BPOs face many challenges when they process documents. These problems occur due to changes in images or the information itself as discussed here. Challenges can also result from operational or requirements issues.
Keeping Up with New Business & Regulatory Requirements
It is not uncommon for requirements to change either based upon business or regulatory need. For example, in health claims processing, the industry recently underwent a major change in the number of codes used to report diagnoses and procedures. The result is that the data used to validate the output of OCR changed from several thousand codes to tens of thousands of codes. Any BPO processing claims had to update their CPT validation databases with these new codes. If they did not update their databases with the new codes, it resulted in a significant amount of fields being rejected. Other examples are not always as visible and can result from internal business needs of the client that are not communicated to the BPO. Often the result is the delivery of output that falls short of expectations.
Prepping Adequately for Software Upgrades
Another challenge is with software components. If you have any knowledge of BPO operations or their predecessors, the service bureaus, you will know that once they adopt a technology, they usually stay on the same platform for a long time. The reason is that there is a lot of customization, testing, and training that is required in order to not negatively affect expenses or their service agreements. And yet, lots of great technology is out there that can make any given operation much more profitable. The danger is that, without having accurate baseline measurements, any upgrade can either directly or indirectly affect service quality and ultimately increase costs. The reasons are numerous and can include a change of input specifications of the software which result in rejection of non-conforming images, minor changes to image pre-processing capabilities that affect recognition, as well as changes to recognition itself that increase error rates.
Any change of software must be preceded by measurement of existing performance using a representative sample set of real data against the performance of the new system. Any change, no matter how small should be scrutinized to understand operational impacts.
Managing the Impact of Staff Turnover
Another operational challenge involves the staff that perform the document processing. While it is possible to have an operation that enjoys low turnover, most of the jobs involved with document-based processing are lower-level and typically involve larger turnover than in other industries. The effect is not only with training costs, but actually with data quality. The best-performing BPOs spend a lot of time evaluating the performance of every person involved with document processing whether it is the speed and accuracy of sorting batches or the efficiency of data entry operators. Having this data allows them to establish quality standards that support service level agreements.
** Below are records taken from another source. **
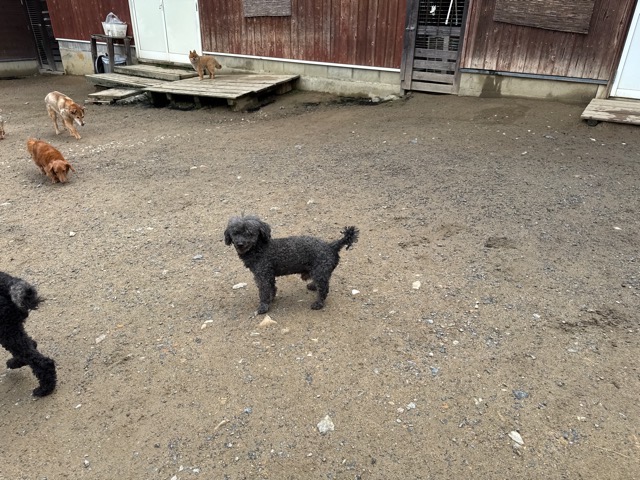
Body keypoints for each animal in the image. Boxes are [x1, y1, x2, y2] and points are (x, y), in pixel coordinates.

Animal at [225, 215, 359, 314]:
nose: (240, 243)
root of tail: (331, 246)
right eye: (235, 233)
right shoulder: (268, 274)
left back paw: (318, 304)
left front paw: (263, 306)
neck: (259, 249)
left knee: (324, 289)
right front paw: (271, 299)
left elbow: (264, 292)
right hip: (320, 271)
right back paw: (313, 285)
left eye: (249, 233)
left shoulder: (262, 275)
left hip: (320, 271)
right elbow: (272, 288)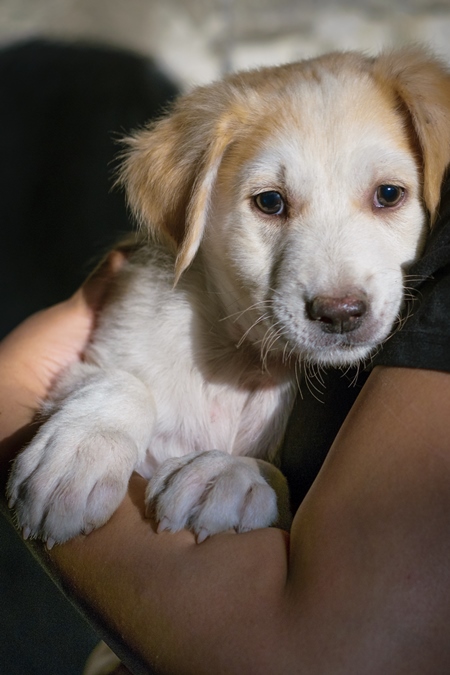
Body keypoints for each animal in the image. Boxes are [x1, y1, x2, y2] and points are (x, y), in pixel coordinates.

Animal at [7, 47, 450, 548]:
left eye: (389, 194)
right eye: (270, 202)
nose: (340, 314)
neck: (244, 363)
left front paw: (228, 473)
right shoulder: (93, 356)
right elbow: (121, 381)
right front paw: (80, 450)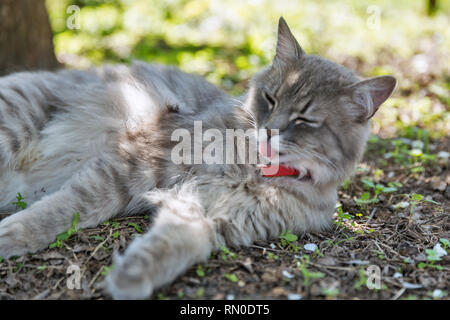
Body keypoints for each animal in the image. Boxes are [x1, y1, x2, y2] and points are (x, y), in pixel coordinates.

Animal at [0, 16, 394, 298]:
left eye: (305, 120)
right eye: (270, 98)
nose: (269, 129)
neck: (253, 170)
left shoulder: (209, 214)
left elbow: (171, 246)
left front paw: (131, 276)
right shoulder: (137, 163)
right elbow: (67, 207)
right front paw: (15, 234)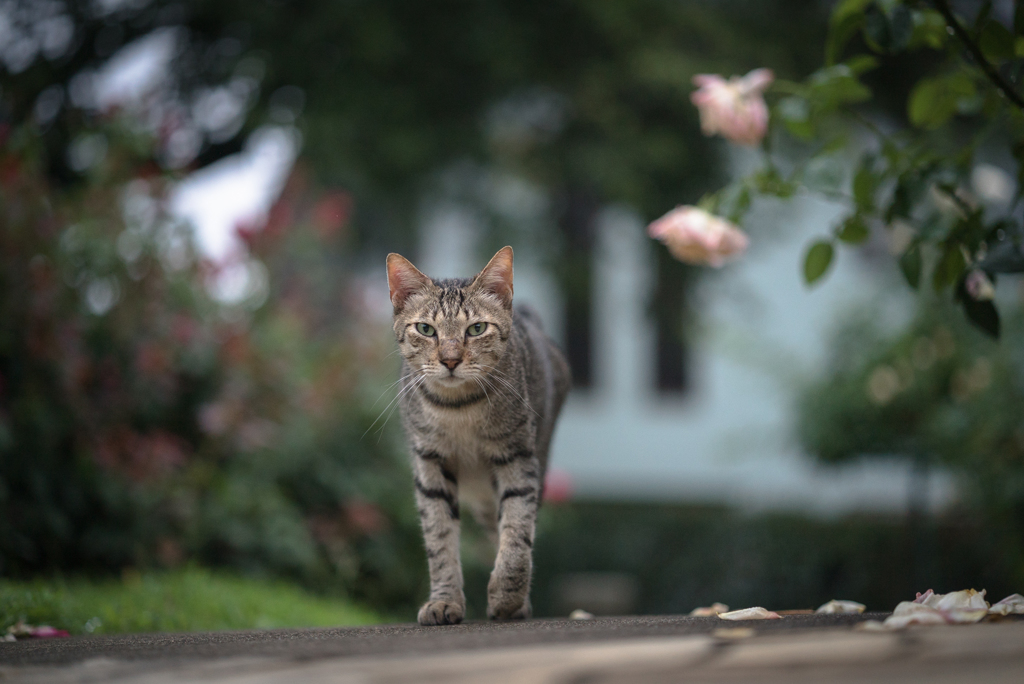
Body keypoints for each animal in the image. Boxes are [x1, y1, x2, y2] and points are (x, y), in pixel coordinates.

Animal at [387, 246, 573, 626]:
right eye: (426, 329)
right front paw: (444, 601)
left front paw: (507, 596)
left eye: (476, 328)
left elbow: (517, 532)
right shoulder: (429, 464)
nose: (450, 360)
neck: (458, 409)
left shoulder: (517, 456)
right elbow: (439, 539)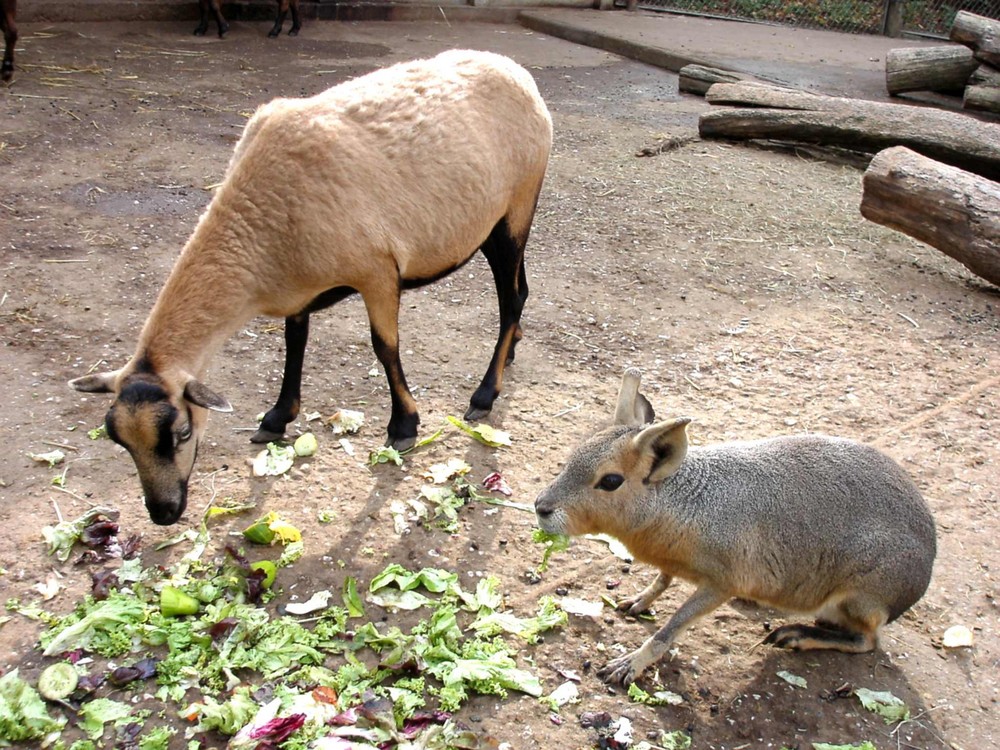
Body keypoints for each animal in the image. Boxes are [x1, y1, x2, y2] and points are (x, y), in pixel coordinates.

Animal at [70, 50, 556, 524]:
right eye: (119, 441)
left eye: (182, 432)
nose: (163, 513)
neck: (257, 228)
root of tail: (518, 70)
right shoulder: (297, 288)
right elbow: (294, 343)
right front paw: (277, 417)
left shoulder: (377, 270)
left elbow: (385, 348)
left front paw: (403, 427)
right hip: (495, 222)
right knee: (521, 289)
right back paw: (511, 351)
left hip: (516, 206)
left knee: (512, 299)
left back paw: (484, 395)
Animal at [540, 370, 936, 688]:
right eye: (573, 456)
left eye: (610, 481)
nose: (541, 507)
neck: (686, 506)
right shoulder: (675, 562)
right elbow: (662, 579)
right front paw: (639, 600)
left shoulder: (721, 582)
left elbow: (669, 630)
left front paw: (629, 665)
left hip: (859, 597)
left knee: (869, 641)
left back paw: (795, 635)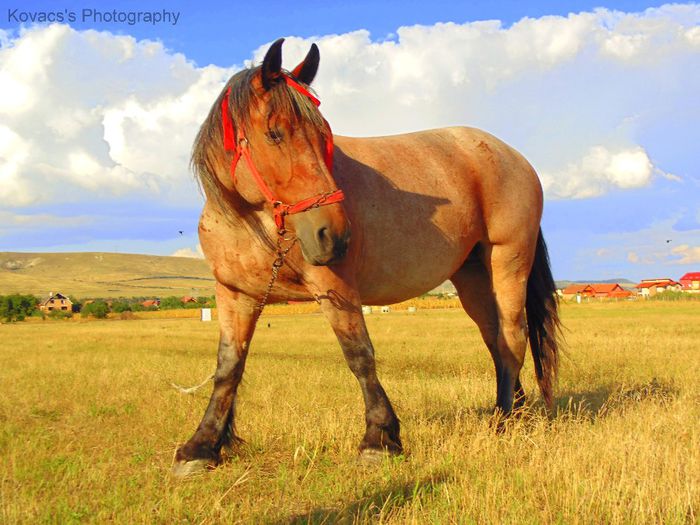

Any staff turnover can have an adverse affect on overall data quality. If you haven’t implemented consistent measurements, then your data quality is probably not what you think it is.
Accurately Measuring OCR Performance
How a BPO measures it’s OCR performance is also critical. It all comes down to using sample sets and truth data. What happens when a BPO doesn’t keep its sample sets up-to-date? Documents change; both in the layout and the data. When the sample sets used to measure performance remain the same, the BPO becomes blind to their actual data quality. An account that once produced output with 99.5 percent accuracy might now suddenly be reduced to 97 percent accuracy. While this degradation might seem slight. this can easily translate to a six-fold increase in errors.
Ensuring Sample Data Sets Represent All the Data
Another problem with sample sets is when they are not truly representative of the production data stream. If a BPO processes invoices from the US, Canada, and Australia, but only has US invoices in its sample set, then the measured accuracy is not reliable. In this case, it is highly likely that accuracy and error rates would be worse than measurements.
BPOs must evaluate a random stream of production data and then accumulate a statistically valid number of samples based upon the overall production volumes. It helps to understand statistics and confidence intervals. Think of the margin-of-error used in political polling. It’s the same thing. And if you have very stringent data quality requirements (e.g., 99.5 percent accuracy), you will need to select a confidence level of 99 percent with a margin of error of 1 percent. This means that if you have a production volume of 500 images per day and you wish to take a sample of that volume, then you need to have a sample size of 485 images in order to accurately measure performance. For a volume of 100,000, the sample set needs to be just over 14,000 images. Daily volumes may be different from week-to-week, so it’s better to take samples from over a longer time period. Overall, your sample set needs to properly represent your overall volume of production documents.
Implementing 5 Key Strategies
Effectively implementing these five strategies may seem like a big challenge. And you’re right. It is. Many highly capable and well-known corporations are grappling with these types of issues and, even once the issues are identified, they may require additional staff expertise and a lot of additional time to address them. The result is costs that are higher than they should be and service levels that aren’t being met.